Rachael Natrajan
Scientific Tracks Abstracts: J Stem Cell Res Ther
The advent of next generation sequencing has identified a plethora of alterations associated with different subtypes of breast
cancer. However the bottleneck is identifying which of these alterations are driving tumor growths, particularly those
that are present at low frequency. To address this, we have taken an integrative approach to identify driver alterations that can
be exploited as therapeutic targets, by i) identifying alterations at higher frequency in rare subtypes of breast cancer and ii)
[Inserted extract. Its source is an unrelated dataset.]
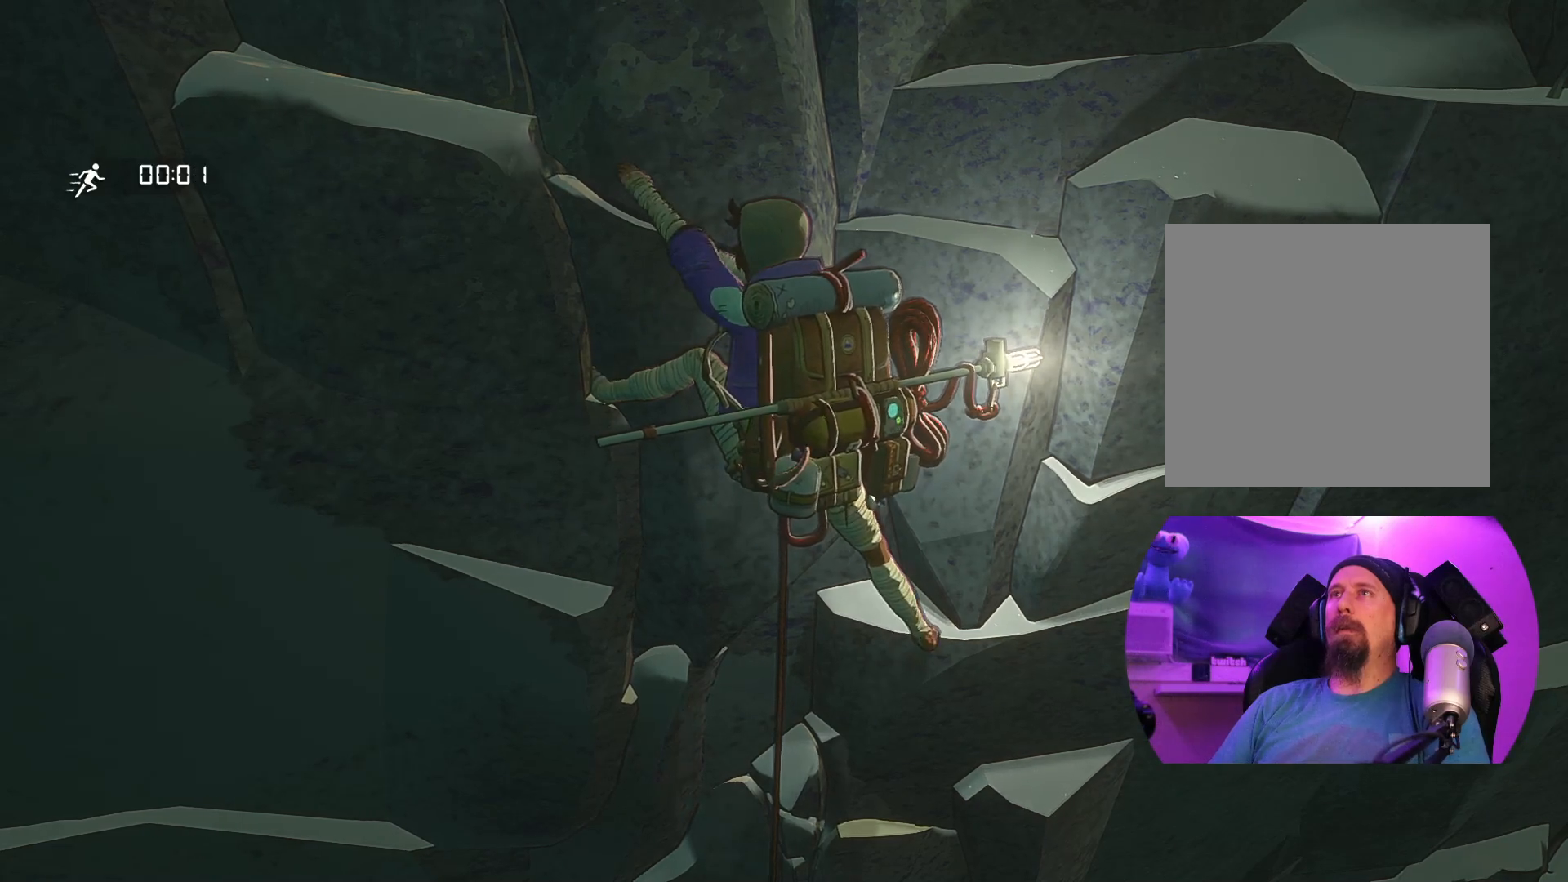
{"buttons": [], "left_stick": "up-left", "right_stick": "center", "events": []}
integrating high-throughput functional genomic screen data to identify genes that are selectively dependent in cancer cells as
evidence of functionality. These analyses have identified recurrent mutations in SF3B1, a component of the spliceosome to be
significantly associated with ER-positive disease, and in particular 16% and 6% of papillary and mucinous carcinomas of the
breast. RNA sequencing identified a conserved set of differentially spliced events expressed in tumours with SF3B1 mutations.
Moreover, SF3B1 mutant cell lines were found to be sensitive to the SF3b complex inhibitor spliceostatin A and treatment resulted
in perturbation of the splicing signature. In addition, integration of functional genomics screen data identified recurrent CDK12
mutations and inactivating fusion genes associated with different breast cancer subtypes that lead to loss of CDK12 protein and
loss of competent DNA repair, and consequent sensitivity to PARP inhibitors. Our findings indicate that rare genomic alterations
in breast cancer may constitute bona-fide drivers and novel therapeutic targets.
Rachael Natrajan completed her PhD and Postdoctoral studies from The Institute of Cancer Research focusing on the molecular pathology of pediatric and breast cancers. She now
leads her own team looking at the functional characterization of high-throughput genomic profiling data and the translation of these as novel therapeutic targets in breast cancer.